In this Article, we reconstruct the growth and evolution of the cosmic structure of the Universe using Markov chain Monte Carlo algorithms for Gaussian processes. We estimate the difference between the reconstructions that are calculated through a maximization of the kernel hyperparameters and those that are obtained with a complete exploration of the parameter space. We find that the difference between these two approaches is of the order of $1\%$. Furthermore, we compare our results with those obtained by Planck Collaboration 2018 assuming a $\Lambda$CDM model and we do not find a statistically significant difference in the redshift range where the reconstructions of $f{\sigma }_8$ have been made.

1. Introduction

Currently, the estimates of the value of $S_8\equiv {\sigma }_8\sqrt{{\Omega }_m/0.3}$, obtained from the $\Lambda$CDM fit to the cosmic microwave background (CMB) differ between 2–3$\sigma$ with respect to the value of $S_8$ obtained with the analysis of galaxy clustering using two-point correlation functions (2PCFs) [1]. This discrepancy is the so-called $S_8$ tension [2,3]. Additionally, the most recent estimate of the value of the Hubble constant, $H_0$, obtained with the calibration of the cosmic distance ladder scale through Cepheid stars and supernovae type Ia is $5\sigma$ different [4] from the value $\Lambda$CDM obtained with CMB observations.

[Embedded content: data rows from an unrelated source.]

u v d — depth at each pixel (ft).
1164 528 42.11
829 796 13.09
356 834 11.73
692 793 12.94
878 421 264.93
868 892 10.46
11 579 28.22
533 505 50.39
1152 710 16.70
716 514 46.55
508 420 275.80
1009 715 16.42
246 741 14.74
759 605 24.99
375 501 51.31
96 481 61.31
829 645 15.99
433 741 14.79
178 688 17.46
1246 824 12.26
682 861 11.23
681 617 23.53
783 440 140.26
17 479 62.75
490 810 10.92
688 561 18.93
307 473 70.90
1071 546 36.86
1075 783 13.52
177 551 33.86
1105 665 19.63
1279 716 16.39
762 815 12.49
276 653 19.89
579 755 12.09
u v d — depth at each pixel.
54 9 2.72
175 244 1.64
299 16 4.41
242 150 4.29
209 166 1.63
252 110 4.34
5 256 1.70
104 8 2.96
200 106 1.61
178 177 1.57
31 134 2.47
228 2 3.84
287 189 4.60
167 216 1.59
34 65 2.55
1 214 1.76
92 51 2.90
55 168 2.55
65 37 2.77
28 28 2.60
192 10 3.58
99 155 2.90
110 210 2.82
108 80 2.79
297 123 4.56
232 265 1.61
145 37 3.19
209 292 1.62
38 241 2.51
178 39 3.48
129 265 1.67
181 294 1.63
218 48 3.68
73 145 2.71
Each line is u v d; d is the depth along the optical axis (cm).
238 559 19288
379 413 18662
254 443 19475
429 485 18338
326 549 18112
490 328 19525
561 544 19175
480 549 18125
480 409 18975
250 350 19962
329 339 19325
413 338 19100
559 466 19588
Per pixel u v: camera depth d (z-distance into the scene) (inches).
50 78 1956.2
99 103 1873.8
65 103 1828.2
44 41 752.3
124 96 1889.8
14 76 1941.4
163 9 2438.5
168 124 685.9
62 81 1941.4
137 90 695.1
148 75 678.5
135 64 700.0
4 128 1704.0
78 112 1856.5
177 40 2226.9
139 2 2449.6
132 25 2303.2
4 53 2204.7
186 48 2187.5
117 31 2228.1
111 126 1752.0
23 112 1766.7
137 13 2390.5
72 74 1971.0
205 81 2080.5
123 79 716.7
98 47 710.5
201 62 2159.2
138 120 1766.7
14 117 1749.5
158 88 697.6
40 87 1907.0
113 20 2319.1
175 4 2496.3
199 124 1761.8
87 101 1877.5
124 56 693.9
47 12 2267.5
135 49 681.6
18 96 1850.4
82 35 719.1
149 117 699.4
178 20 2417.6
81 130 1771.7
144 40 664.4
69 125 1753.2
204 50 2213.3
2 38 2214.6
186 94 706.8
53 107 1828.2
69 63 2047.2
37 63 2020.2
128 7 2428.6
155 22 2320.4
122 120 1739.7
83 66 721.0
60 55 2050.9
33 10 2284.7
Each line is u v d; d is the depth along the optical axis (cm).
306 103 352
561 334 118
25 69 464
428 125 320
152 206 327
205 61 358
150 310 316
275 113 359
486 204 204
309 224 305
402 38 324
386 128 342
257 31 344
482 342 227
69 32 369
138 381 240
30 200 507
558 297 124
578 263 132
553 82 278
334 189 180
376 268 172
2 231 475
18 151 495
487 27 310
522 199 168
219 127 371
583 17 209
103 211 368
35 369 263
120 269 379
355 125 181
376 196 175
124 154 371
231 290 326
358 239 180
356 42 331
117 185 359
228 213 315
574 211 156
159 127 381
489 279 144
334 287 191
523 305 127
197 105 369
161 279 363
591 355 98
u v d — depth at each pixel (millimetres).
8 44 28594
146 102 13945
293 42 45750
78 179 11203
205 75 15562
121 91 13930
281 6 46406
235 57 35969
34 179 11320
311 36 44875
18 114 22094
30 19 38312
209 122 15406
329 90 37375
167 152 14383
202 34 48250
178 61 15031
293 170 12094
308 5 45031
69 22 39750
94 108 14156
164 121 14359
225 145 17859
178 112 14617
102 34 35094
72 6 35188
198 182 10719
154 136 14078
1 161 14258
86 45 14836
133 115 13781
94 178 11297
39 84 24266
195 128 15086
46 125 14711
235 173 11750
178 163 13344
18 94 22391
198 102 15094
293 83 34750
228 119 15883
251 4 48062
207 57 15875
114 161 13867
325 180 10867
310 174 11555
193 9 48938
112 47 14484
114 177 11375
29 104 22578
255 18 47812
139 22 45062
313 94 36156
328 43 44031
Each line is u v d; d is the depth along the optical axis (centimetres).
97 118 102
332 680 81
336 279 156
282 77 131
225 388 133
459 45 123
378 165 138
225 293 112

Specifically, the primary anisotropies of the CMB exhibit a tension in the matter clustering strength at the level of 2–3$\sigma$ when compared to lower z probes such as weak gravitational lensing and galaxy clustering (e.g., [1,5,6,7,8,9,10,11,12,13]). The lower z probes (see Figure 4 from [14]) select a lower value of $S_8$ compared to the high z CMB estimates. The measured $S_8$ value is model-dependent and in the majority of the scenarios it is considered a standard flat $\Lambda$CDM model. Of course, this latter model provides a good fit to the data from all probes but predicts a lower value of structure formation compared to what we expect from the CMB [6]. In [14], it is reported the latter parameter estimates and constraints, where we notice that there might be slight differences in the selection that enters each study. For example, on one hand, a statistical property of the $S_8$ distribution might be selected, such as its mean or mode together with the asymmetric $68\%$ C.L around this value or the standard deviation of the data points. On the other hand, the statistics to the full posterior distribution can be adopted, such as the maximum a posteriori point or the best-fitting values and their errors. In any case, these considerations can affect the estimated values of the parameters, in particular when the posterior distributions are significantly non-Gaussian.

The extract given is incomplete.